Even on that front, we see changes as promotion and tenure criteria are undergoing experimental changes. For example, the Mayo Clinic’s Academic Appointments and Promotions Committee announced it will include social media and digital activities in its criteria for academic advancement; the American Sociological Association published a white paper on how to evaluate public communication in tenure and promotion; and some schools, like the Ross School of Business at the University of Michigan, have added a fourth category to the standard three – research, teaching and service – in its annual review process that captures impact on the world of practice.

Beyond training, scientific institutions are beginning to study the “rules of engagement” more deeply: The AAAS Leshner Center for Public Engagement with Science & Technology, the National Academies of Sciences’ “The Science of Science Communication” Colloquia and the University of Michigan’s “Academic Engagement in Public and Political Discourse” conference. Similarly, donors are stepping forward with funding: such as the Alfred P. Sloan Foundation’s “Public Understanding of Science, Technology & Economics” or Alan Alda’s support of the Center for Communicating Science at Stonybrook University that bears his name. There are also new academically based training programs that are designed to help faculty navigate this new terrain.

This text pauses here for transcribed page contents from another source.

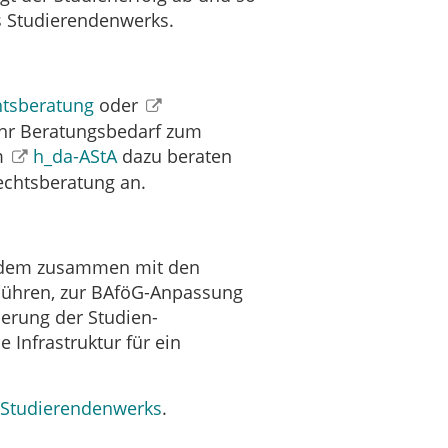
s Studierendenwerks.
tsberatung
oder
 ihr Beratungsbedarf zum
m
h_da-AStA
dazu beraten
echtsberatung an.
erdem zusammen mit den
ebühren, zur BAföG-Anpassung
serung der Studien-
Infrastruktur für ein
 Studierendenwerks
.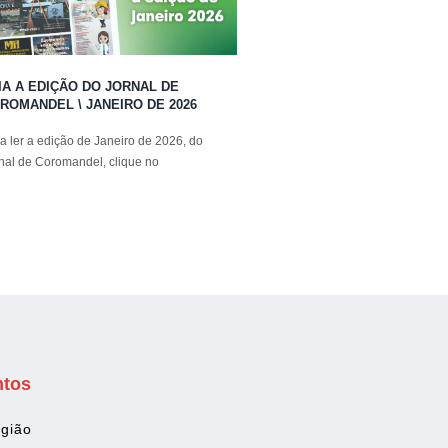
IA A EDIÇÃO DO JORNAL DE
ROMANDEL \ JANEIRO DE 2026
a ler a edição de Janeiro de 2026, do
nal de Coromandel, clique no
ntos
gião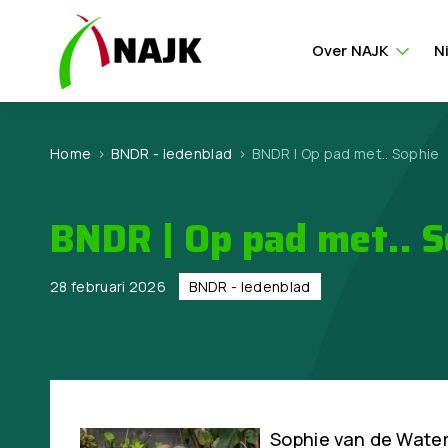
Over NAJK
N
Home
>
BNDR - ledenblad
>
BNDR | Op pad met.. Sophie
BNDR | Op pad met.. S
28 februari 2026
BNDR - ledenblad
Sophie van de Water 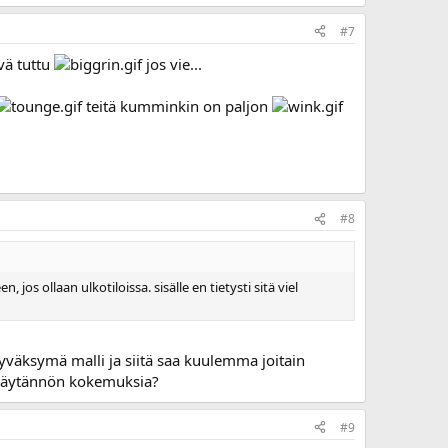
#7
yvä tuttu
jos vie...
teitä kumminkin on paljon
#8
jos ollaan ulkotiloissa. sisälle en tietysti sitä viel
hyväksymä malli ja siitä saa kuulemma joitain
i käytännön kokemuksia?
#9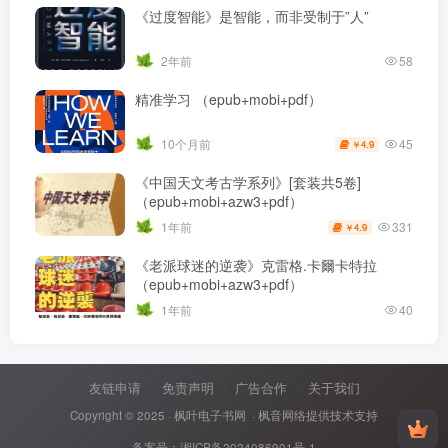
《过度智能》是智能，而非受制于”人”
2年前
58
精准学习 （epub+mobi+pdf）
45
10个月前
4.9
￥
《中国天文考古学系列》[套装共5卷]
（epub+mobi+azw3+pdf）
331
1年前
4.9
￥
《老派球迷的逆袭》克雷格.卡爾卡特拉
（epub+mobi+azw3+pdf）
1年前
40
友链申请
免责声明
广告合作
关于我们
Copyright © 2025 ·
枫叶电子书网
· 枫音网络提供技术支持
备案号：
湘ICP备2024086901号-1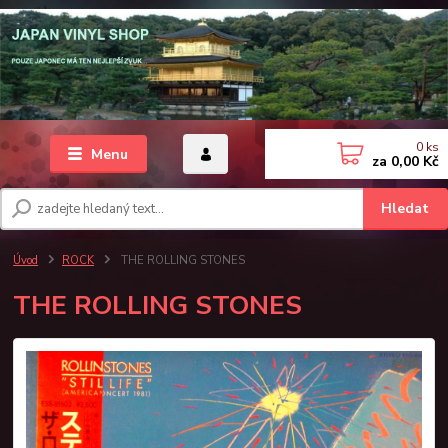
0
ks
Menu
za
0,00 Kč
Hledat
Úvod
ROCK
THE ROLLING STONES
THE ROLLING STONES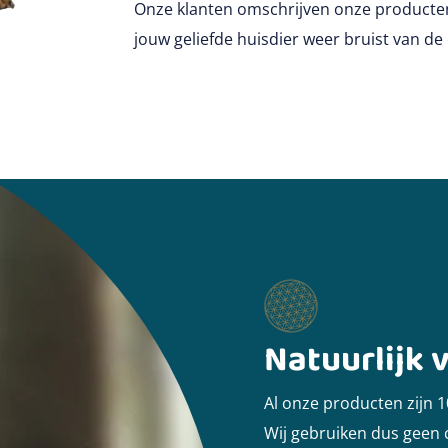
Onze klanten omschrijven onze producten 
jouw geliefde huisdier weer bruist van de 
Natuurlijk v
Al onze producten zijn 
Wij gebruiken dus geen 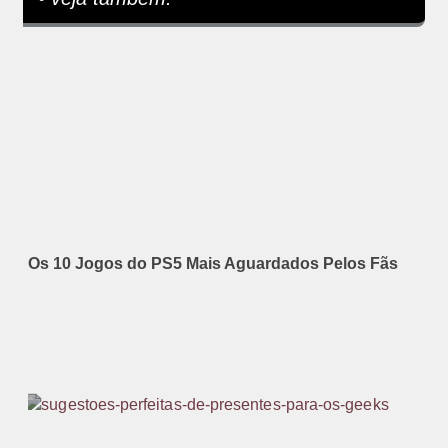
Os 10 Jogos do PS5 Mais Aguardados Pelos Fãs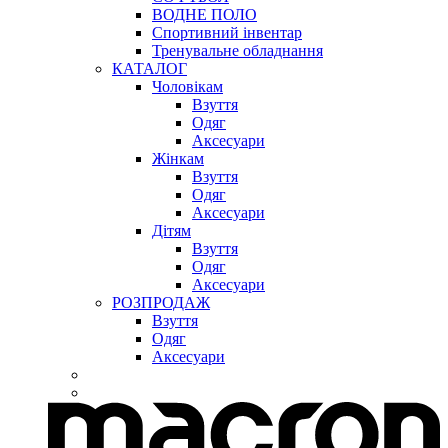
ВОДНЕ ПОЛО
Спортивний інвентар
Тренувальне обладнання
КАТАЛОГ
Чоловікам
Взуття
Одяг
Аксесуари
Жінкам
Взуття
Одяг
Аксесуари
Дітям
Взуття
Одяг
Аксесуари
РОЗПРОДАЖ
Взуття
Одяг
Аксесуари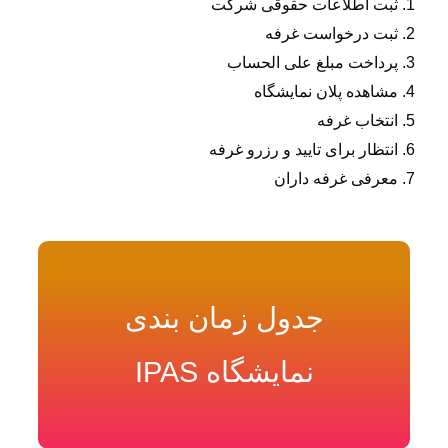
اعات حقوقی شرکت
واست غرفه
مبلغ علی الحساب
لان نمایشگاه
رفه
ای تایید و رزرو غرفه
رفه داران
جدول زمان بندی
نمایشگاه IPAS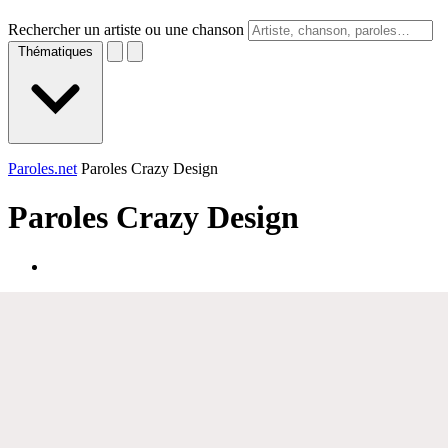
Rechercher un artiste ou une chanson
Thématiques
Paroles.net
Paroles Crazy Design
Paroles
Crazy Design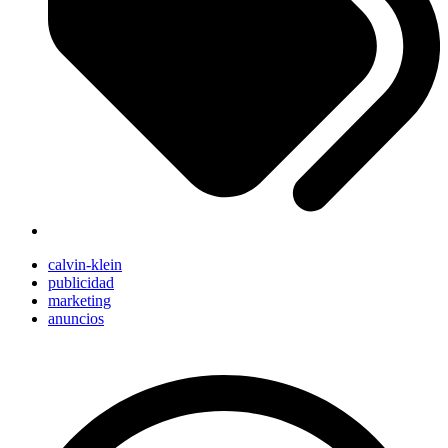
calvin-klein
publicidad
marketing
anuncios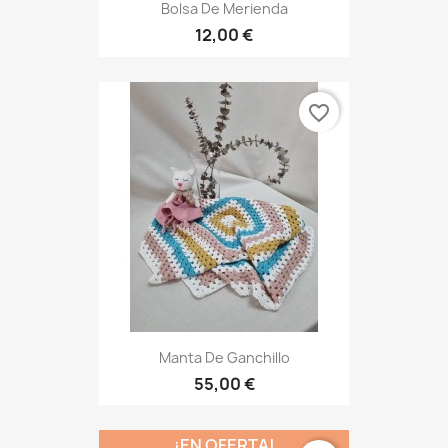
Bolsa De Merienda
12,00 €
favorite_border
Manta De Ganchillo
55,00 €
¡EN OFERTA!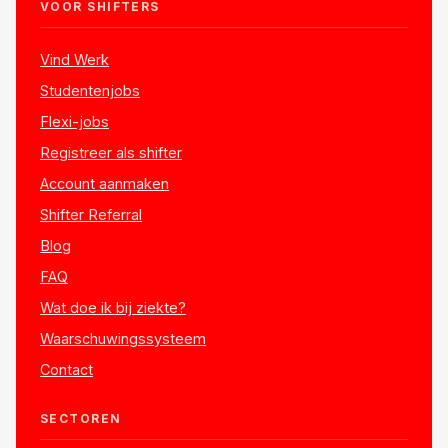
VOOR SHIFTERS
Vind Werk
Studentenjobs
Flexi-jobs
Registreer als shifter
Account aanmaken
Shifter Referral
Blog
FAQ
Wat doe ik bij ziekte?
Waarschuwingssysteem
Contact
SECTOREN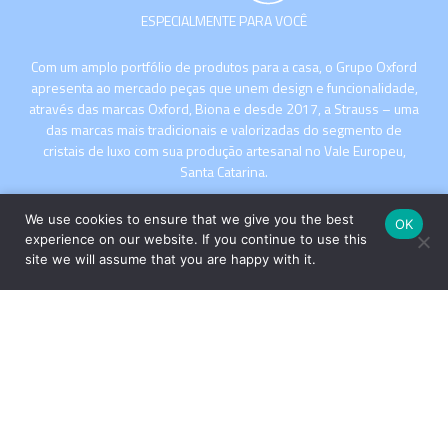
ESPECIALMENTE PARA VOCÊ
Com um amplo portfólio de produtos para a casa, o Grupo Oxford
apresenta ao mercado peças que unem design e funcionalidade,
através das marcas Oxford, Biona e desde 2017, a Strauss – uma
das marcas mais tradicionais e valorizadas do segmento de
cristais de luxo com sua produção artesanal no Vale Europeu,
Santa Catarina.
We use cookies to ensure that we give you the best
OK
experience on our website. If you continue to use this
site we will assume that you are happy with it.
INSTITUCIONAL
COMPRE
Copyright © 2026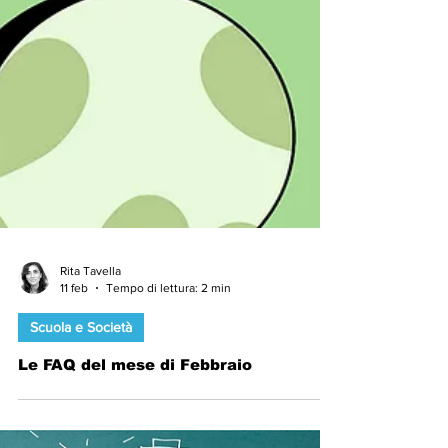
Rita Tavella
11 feb
Tempo di lettura: 2 min
Scuola e Società
Le FAQ del mese di Febbraio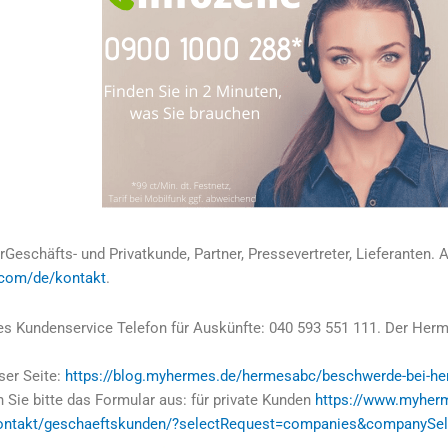
Geschäfts- und Privatkunde, Partner, Pressevertreter, Lieferanten.
.com/de/kontakt
.
s Kundenservice Telefon für Auskünfte: 040 593 551 111. Der Herm
ser Seite:
https://blog.myhermes.de/hermesabc/beschwerde-bei-h
n Sie bitte das Formular aus: für private Kunden
https://www.myherm
ontakt/geschaeftskunden/?selectRequest=companies&companySe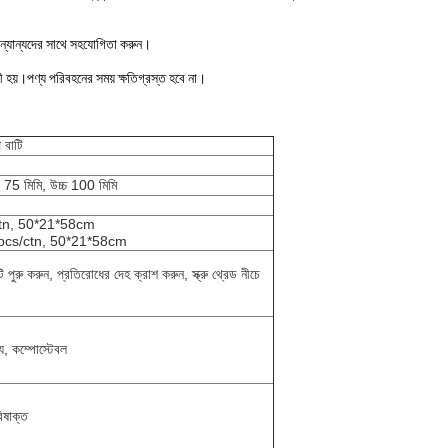
 অন্যান্যদের সাথে সহযোগিতা করুন।
হয়।পণ্য পরিবহনের সময় ক্ষতিগ্রস্ত হবে না।
 বাটি
চে 75 মিমি, উচ্চ 100 মিমি
ctn, 50*21*58cm
pcs/ctn, 50*21*58cm
 পুরু করুন, প্রতিরোধের দেহ ক্রাশ করুন, স্ক্রু থ্রেড নীচে
্য, কম্পোস্টেবল
িষাক্ত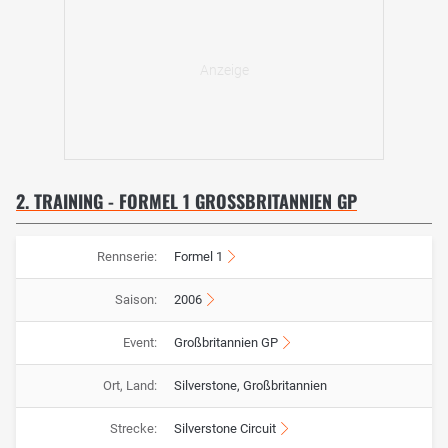
2. TRAINING - FORMEL 1 GROSSBRITANNIEN GP
Rennserie:
Formel 1
Saison:
2006
Event:
Großbritannien GP
Ort, Land:
Silverstone, Großbritannien
Strecke:
Silverstone Circuit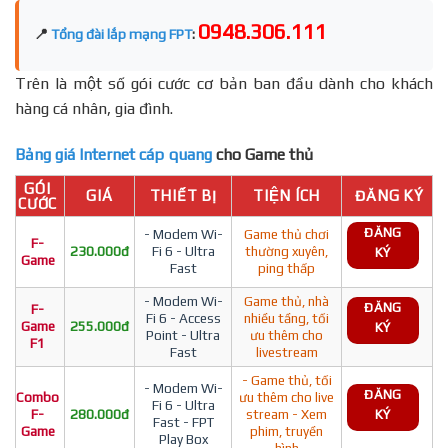
0948.306.111
📍
Tổng đài lắp mạng FPT
:
Trên là một số gói cước cơ bản ban đầu dành cho khách
hàng cá nhân, gia đình.
Bảng giá Internet cáp quang
cho Game thủ
GÓI
GIÁ
THIẾT BỊ
TIỆN ÍCH
ĐĂNG KÝ
CƯỚC
ĐĂNG
- Modem Wi-
Game thủ chơi
F-
230.000đ
Fi 6 - Ultra
thường xuyên,
KÝ
Game
Fast
ping thấp
- Modem Wi-
Game thủ, nhà
ĐĂNG
F-
Fi 6 - Access
nhiều tầng, tối
Game
255.000đ
KÝ
Point - Ultra
ưu thêm cho
F1
Fast
livestream
- Game thủ, tối
- Modem Wi-
ĐĂNG
Combo
ưu thêm cho live
Fi 6 - Ultra
F-
280.000đ
stream - Xem
KÝ
Fast - FPT
Game
phim, truyền
Play Box
hình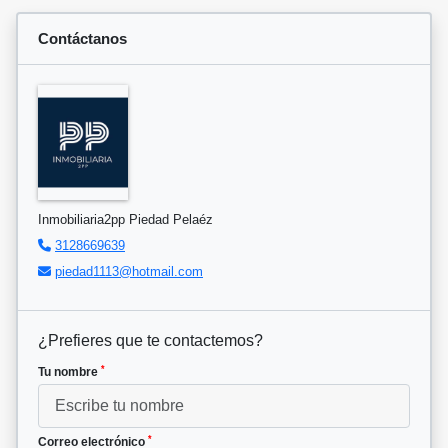
Contáctanos
Inmobiliaria2pp Piedad Pelaéz
3128669639
piedad1113@hotmail.com
¿Prefieres que te contactemos?
*
Tu nombre
*
Correo electrónico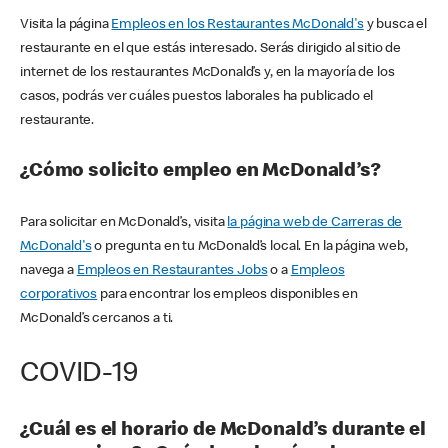
Visita la página
Empleos en los Restaurantes McDonald's
y busca el
restaurante en el que estás interesado. Serás dirigido al sitio de
internet de los restaurantes McDonald’s y, en la mayoría de los
casos, podrás ver cuáles puestos laborales ha publicado el
restaurante.
¿Cómo solicito empleo en McDonald’s?
Para solicitar en McDonald’s, visita
la página web de Carreras de
McDonald's
o pregunta en tu McDonald’s local. En la página web,
navega a
Empleos en Restaurantes Jobs
o a
Empleos
corporativos
para encontrar los empleos disponibles en
McDonald’s cercanos a ti.
COVID-19
¿Cuál es el horario de McDonald’s durante el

Not to be left out, many students are taking charge of their own training in this area. For example, the Researchers Expanding Lay-Audience Teaching and Engagement Program (RELATE) was started at the University of Michigan in 2013 by a group of graduate students to help “early career researchers develop stronger communication skills and actively facilitating a dialogue between researchers and different public communities.”

To help this process move even faster, new kinds of outlets are making it easier for academics to bring their voice directly to the public, such as The Conversation, the Monkey Cage and hundreds more in journals, trade associations and professional societies.

Indeed, it would seem that academia is changing, albeit slowly. The conversation is being engaged by faculty, deans, presidents, journal editors, journal reviewers, donors and students. But in the end, the question is whether the aggregation of these many conversations will reach the critical mass necessary to shift the entire institution of the academy.
Where are we going?

To many, the call for public engagement is an urgent return to our roots and a reengagement of the core purpose of higher education. It is about reexamining what we do, how we do it, and for what audiences. It is part of what Jane Lubchenco called in 1998, “scientists’ social contract,” in which we have an obligation to provide a service to society, to give value for the public funding, government grants or general tuition that we receive and an account of what that money is being used for. The Mayo Clinic nicely outlined the ultimate goal:


“The moral and societal duty of an academic healthcare provider is to advance science, improve the care of his/her patients and share knowledge. A very important part of this role requires physicians to participate in public debate, responsibly influence opinion and help our patients navigate the complexities of healthcare. As Clinician Educators our job is not to create knowledge obscura, trapped in ivory towers and only accessible to the enlightened; the knowledge we create and manage needs to impact our communities.”



While this statement is aimed at health care providers, it applies to all in the scientific endeavor and reminds us that the ultimate value of our work is its service to society.